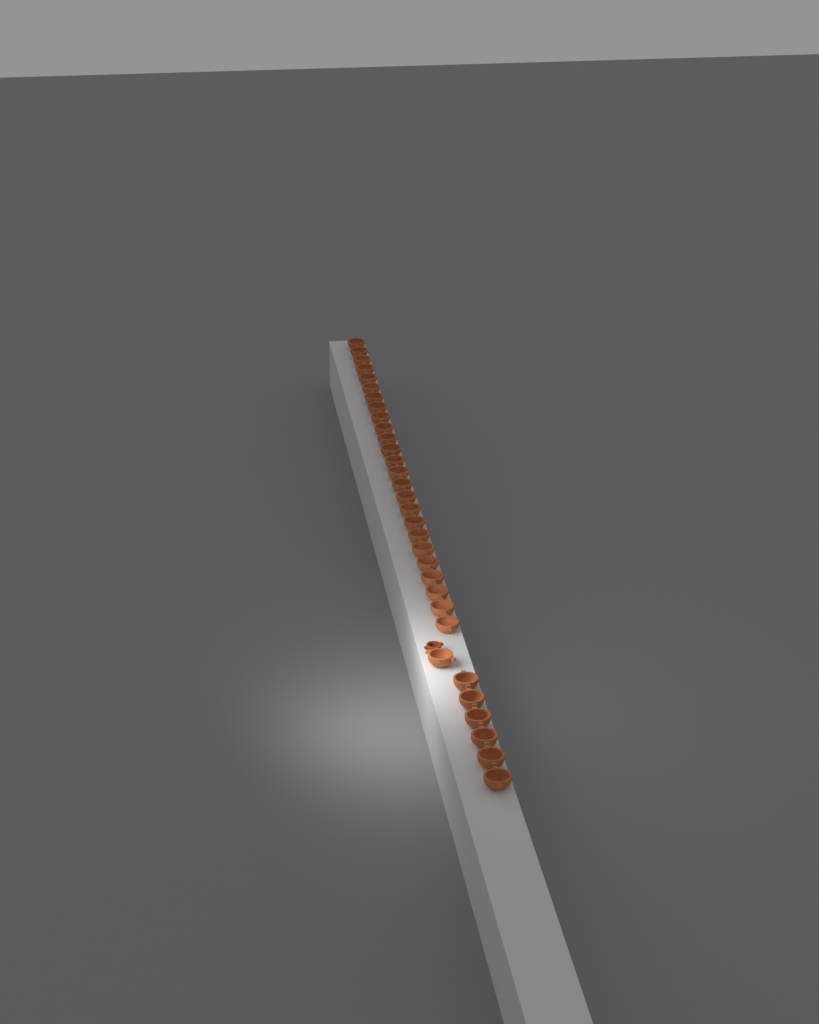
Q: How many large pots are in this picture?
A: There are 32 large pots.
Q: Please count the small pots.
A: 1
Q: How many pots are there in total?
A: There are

---

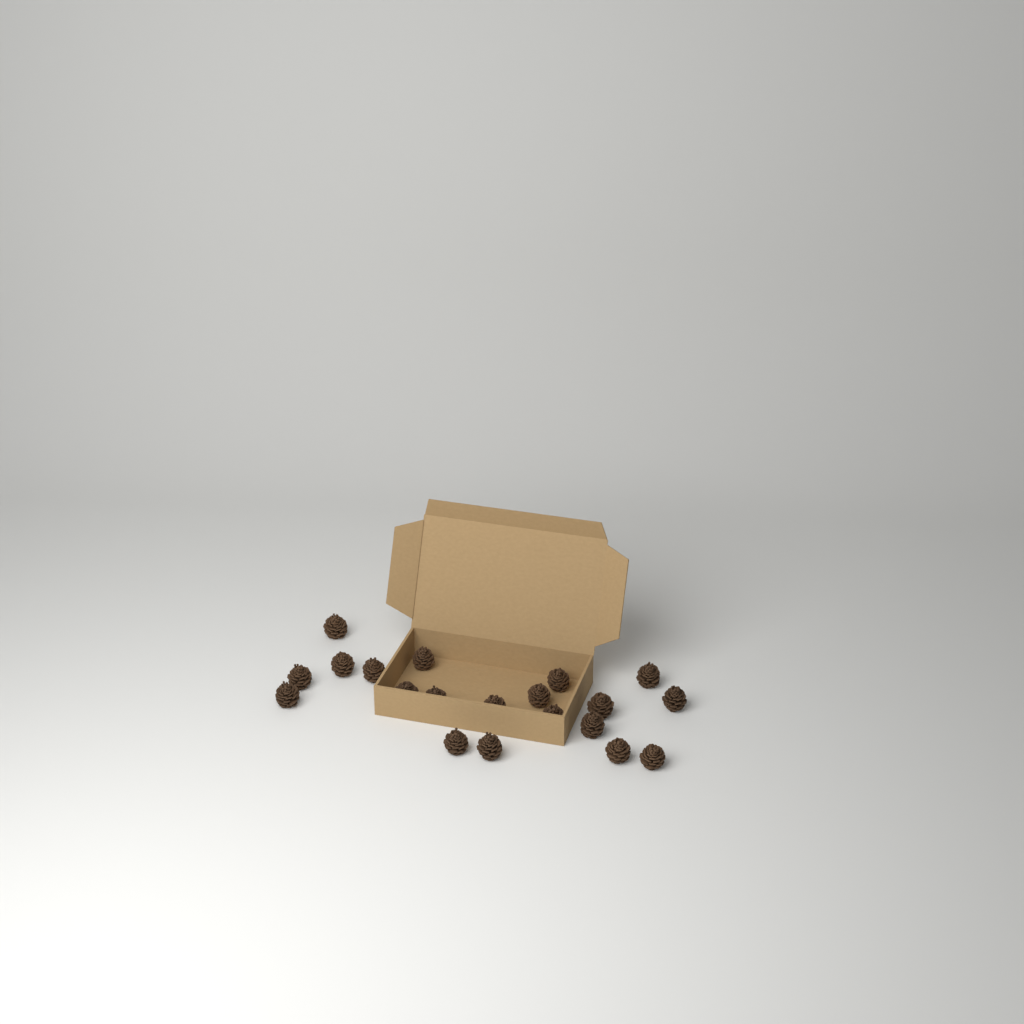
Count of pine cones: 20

_Exercise details_.
Count the lines in the material above that contain the string "pots", and reply with the number alone.

_Result of this exercise_.
4